A 2ª Turma do Superior Tribunal de Justiça (STJ) decidiu que as restrições impostas pela Receita Federal à adesão ao Programa Especial de Regularização Tributária (Pert) foram legítimas e não extrapolaram os limites da Lei nº 13.496/2017, que instituiu o programa. O colegiado, por maioria, acompanhou o voto do relator ministro Francisco Falcão, entendendo que a instrução normativa da Receita apenas deu efetividade operacional ao programa, sem violar a legislação federal. A decisão tem impacto estimado em R$ 18 bilhões e deve orientar julgamentos em instâncias inferiores.

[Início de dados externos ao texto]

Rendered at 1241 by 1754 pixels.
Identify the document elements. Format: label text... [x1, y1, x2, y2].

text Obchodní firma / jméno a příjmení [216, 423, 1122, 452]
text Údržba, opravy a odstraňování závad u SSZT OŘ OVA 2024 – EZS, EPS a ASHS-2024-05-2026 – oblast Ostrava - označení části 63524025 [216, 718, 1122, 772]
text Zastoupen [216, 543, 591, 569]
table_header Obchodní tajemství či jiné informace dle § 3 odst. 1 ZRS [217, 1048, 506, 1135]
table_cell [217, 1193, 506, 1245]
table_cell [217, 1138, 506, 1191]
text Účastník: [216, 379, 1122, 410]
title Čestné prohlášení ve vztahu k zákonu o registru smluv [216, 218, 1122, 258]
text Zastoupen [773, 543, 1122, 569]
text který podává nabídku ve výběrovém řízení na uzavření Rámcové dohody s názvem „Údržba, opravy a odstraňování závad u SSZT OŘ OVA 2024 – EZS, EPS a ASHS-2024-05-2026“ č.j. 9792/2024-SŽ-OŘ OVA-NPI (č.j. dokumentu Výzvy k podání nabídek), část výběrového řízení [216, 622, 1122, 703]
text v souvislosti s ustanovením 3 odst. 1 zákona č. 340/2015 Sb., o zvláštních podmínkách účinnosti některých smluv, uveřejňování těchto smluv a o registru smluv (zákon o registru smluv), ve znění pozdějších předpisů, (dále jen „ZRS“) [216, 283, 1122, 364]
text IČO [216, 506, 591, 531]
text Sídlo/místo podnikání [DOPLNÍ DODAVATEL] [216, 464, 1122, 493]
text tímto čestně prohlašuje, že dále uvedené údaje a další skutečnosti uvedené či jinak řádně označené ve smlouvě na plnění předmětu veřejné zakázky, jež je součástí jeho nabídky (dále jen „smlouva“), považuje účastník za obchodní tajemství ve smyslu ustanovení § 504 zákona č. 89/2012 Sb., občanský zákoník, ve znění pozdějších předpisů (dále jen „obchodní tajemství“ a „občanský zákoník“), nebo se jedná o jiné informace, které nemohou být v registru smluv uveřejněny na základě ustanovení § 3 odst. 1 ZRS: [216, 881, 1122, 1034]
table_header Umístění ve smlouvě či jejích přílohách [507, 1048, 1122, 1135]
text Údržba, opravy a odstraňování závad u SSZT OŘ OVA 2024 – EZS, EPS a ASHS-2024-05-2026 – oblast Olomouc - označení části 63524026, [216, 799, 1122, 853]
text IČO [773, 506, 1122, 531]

O caso envolvia uma empresa que tentou incluir débitos no Pert após o prazo estabelecido pela Instrução Normativa RFB nº 1.855/2018, alegando falhas no sistema da Receita e suposto excesso regulamentar. O relator rejeitou o argumento, afirmando que a inclusão no parcelamento exigia a prévia constituição do crédito tributário, o que justificava a limitação temporal imposta. Assim, concluiu que a norma apenas fixou critérios técnicos necessários para a consolidação dos débitos e o correto funcionamento do sistema de adesão.

O ministro Afrânio Vilela abriu divergência, sustentando que a Receita teria ultrapassado sua competência ao impor prazos anteriores à publicação da própria norma, restringindo direitos dos contribuintes. Apesar disso, a maioria da Turma manteve a validade da regulamentação, reforçando que a instrução normativa não criou novas obrigações, mas apenas operacionalizou a lei do Pert. Com o resultado, o STJ consolidou o entendimento de que a Receita agiu dentro dos limites legais ao disciplinar o procedimento de adesão ao programa de regularização.